Из интимных подробностей моего существования могу сообщить следующее. С некоторых пор я не терплю, когда кто-то надевает мои тапочки, вытирает руки о мое полотенце и остается в моей постели до утра. Поэтому я живу один. Чай я пью только с лимоном, кофе – только с молоком или же кофе-мокко, как его подают в кофейне на Тверской, неподалеку от Пушкинской площади.
Последняя подробность – шесть лет назад я убил человека.
Можно было бы начать так: «Ее звали, скажем, Марией…» – или: «Назову ее Анной». Но я этого делать не буду: приводить ее подлинное имя нет охоты, а никакое другое не подойдет этой женщине.
Как я познакомился с ней?
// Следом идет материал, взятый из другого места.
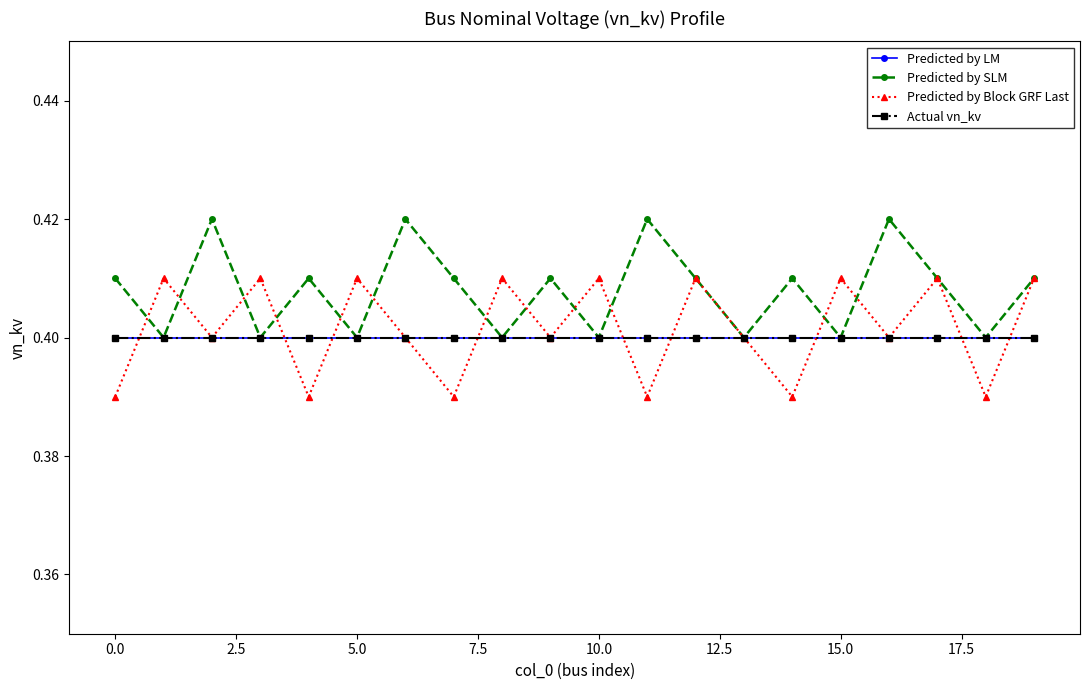

Is this an area chart (filled region under the line)?

No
Более чем банально – в какой-то душной компании, на вечеринке (это как раз то, что называется «склеить девчонку»), оттуда она ушла вместе со мной, чтобы больше не оставлять меня в покое ни на миг.
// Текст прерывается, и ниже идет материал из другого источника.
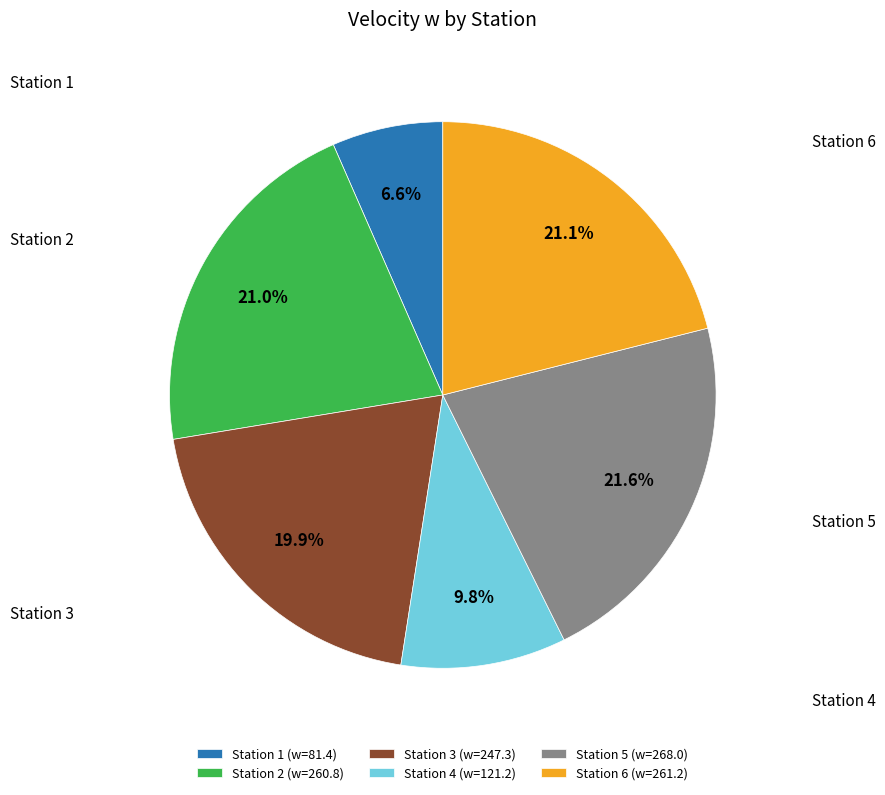

Which category has the biggest portion of the pie?

Station 5 (w=268.0)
Впрочем, я сам не мог бы ее оставить, не мог бы даже подумать об этом, по крайней мере в первый год нашего сосуществования – из-за постоянной потребности видеть ее, чувствовать рядом, держать за руку. Позже эта потребность переросла в стойкую привычку – сначала привычка была приятной, потом эмоциональная окраска потускнела и стерлась, как стирается она, когда привыкаешь к месту или распорядку дня.
В ней было мало роста, но зато с избытком всяких эмоций и чувств. Она буквально изливалась ими по поводу и без. Не помню, чтобы она говорила «мне это нравится» или «мне это не нравится» – всегда: «обожаю это!», «терпеть этого не могу!». Оперировала превосходными степенями с цирковой легкостью, касалось ли дело похвалы или порицания, образа жизни или печеных яблок.
Какой она была, я не знаю. Разной. Всякой. Несведущей в том, что составляло основу тогдашней моей жизни – в литературе, в театре. При этом глупой ее едва ли можно было назвать – ума ей доставало, чтобы, судя обо всем на свете с невозможной категоричностью и детской горячностью, тем не менее проникать в глубинную основу предмета. Наверняка было в ней то, что принято называть творческим началом – дар точно и быстро вычленять поэтический образ, затерянный в будничном явлении. Взглянув на прыгающего пуделя с развевающимися ушами, она радостно восклицала: «Смотри, собака-бабочка!»; перебирая в ладошке розовый и желтый бисер – граненый, блескучий, – улыбалась: «Икра золотой рыбки». Такое происходило с ней часто, но ни к чему не вело: ей вовсе не хотелось реализовать это свое внутреннее зрение на всякие чудесные вещи, спрятанные в вещах обыденных, – писать стихи, например, или картины.